余命2ヵ月のわたしを愛した死神

「雨城さんは、何ラーメンがお好きですか?」

メニュー表に並ぶラーメンの写真を眺めながら、わたしがそう訊くと、雨城さんは少し考えるような仕草をした後で「そういえば、ラーメンって食べた事が無いかもしれません。」と答えたのだ。

「えっ!35年間で一度もですか?」
「はい、多分初めてです。」

まさかの事実にわたしが驚いていると、雨城さんは何だか嬉しそうにメニュー表を眺めながら「ラーメンの初体験を雫さんと共に出来るなんて、嬉しいですね。」と言っていた。

それから「すいません!」と声を掛け、わたしたちが注文したのは、塩ラーメンと味噌ラーメンだ。
ホール担当の"奥様"は、「塩ラーメンと味噌ラーメンですね!かしこまりました!」と言い、テーブルから離れて行くと、厨房でラーメンを作る"ご主人"に注文を伝えに行った。

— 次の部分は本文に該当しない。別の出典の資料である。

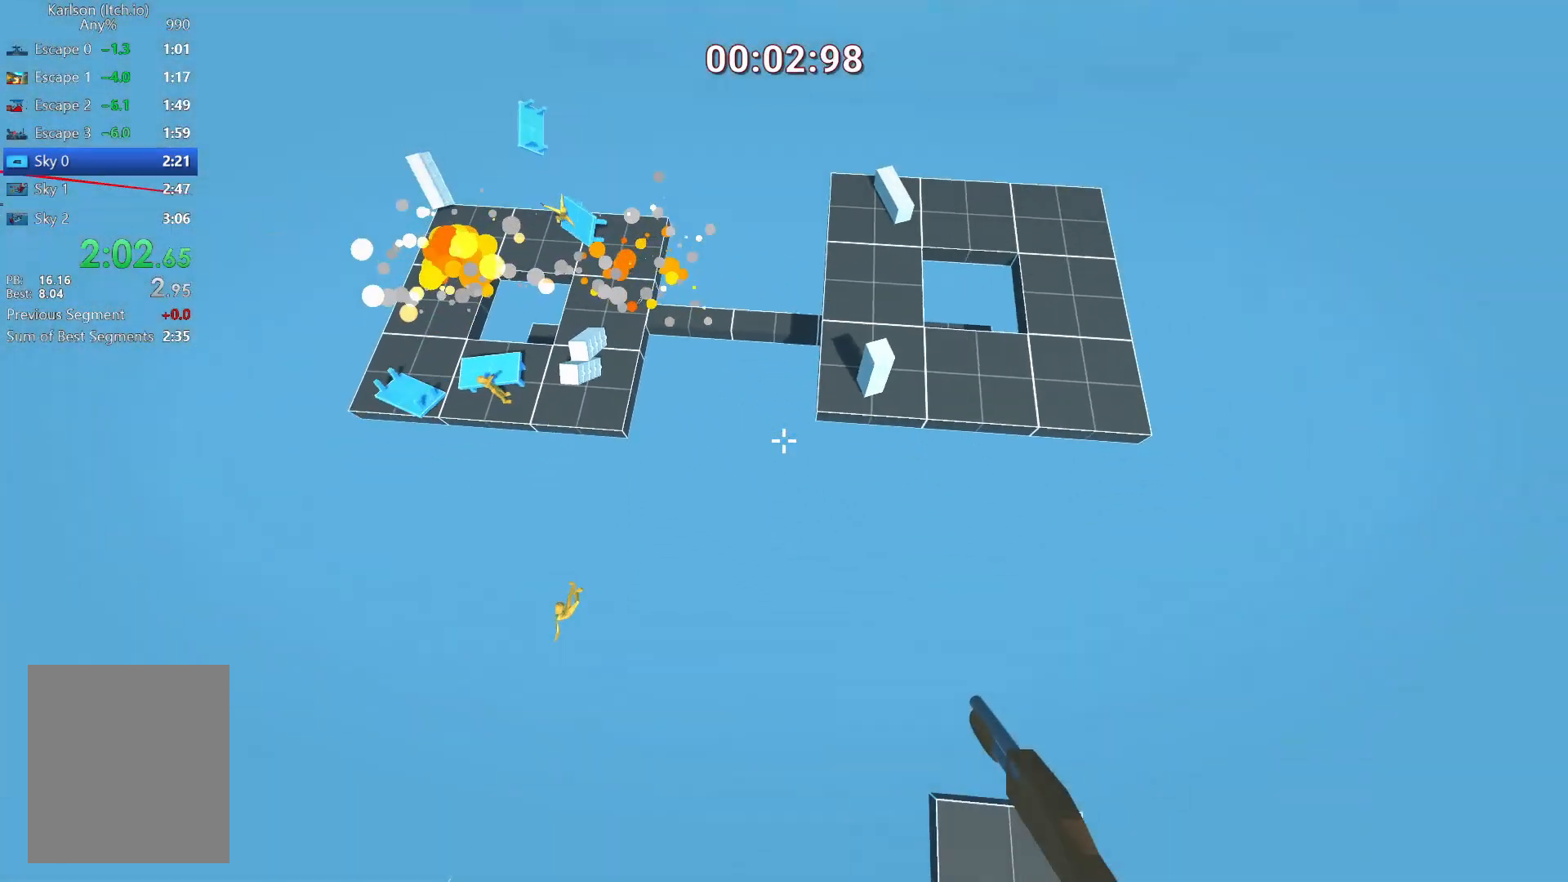
{"keys": ["d"], "mouse": [], "events": [[42, "mouse_left", "up"], [83, "mouse_left", "down"], [125, "a", "up"], [125, "mouse_left", "up"], [334, "a", "down"], [459, "a", "up"], [500, "d", "down"]]}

注文をし終えた後、雨城さんはメニュー表を元に戻しながら「今日は充実した一日でしたね。」と言った。
その雨城さんの言葉に「はい!」と頷いたわたしは、「とっても楽しかったです!」と言いながら、感情が溢れ出すままに笑みを浮かべた。

「水族館に行けて良かったです。良い思い出になりました。」
「そう言っていただけると、僕も嬉しいです。」
「イルカショーも凄かったですけど、あのペンギンが可愛かったですよね〜!」

わたしがそう言い微笑むと、雨城さんは表情を綻ばせ「そうですね。」と同調した後に「でも、僕には雫さんが一番可愛らしく見えましたよ。」とサラリと言ってのけた。

「え、えぇ?!わたしですか?!」
「はい、あんなにはしゃいでいる雫さんは、初めて見たので。」

そう言い微笑む雨城さんの言葉に今日の自分を思い返し、わたしは恥ずかしくなってくる。
確かにわたしは、自分でも大人げ無くはしゃいでしまった自覚はあったからだ。

「正直言うと、はしゃいでいる雫さんがあまりにも可愛らしかったので、雫さんばかり見ていて、他に見た記憶があまりないんですよね。」

そう言って照れ笑いを浮かべる雨城さんは、手のひらを後頭部に回し「はははっ。」と笑っていた。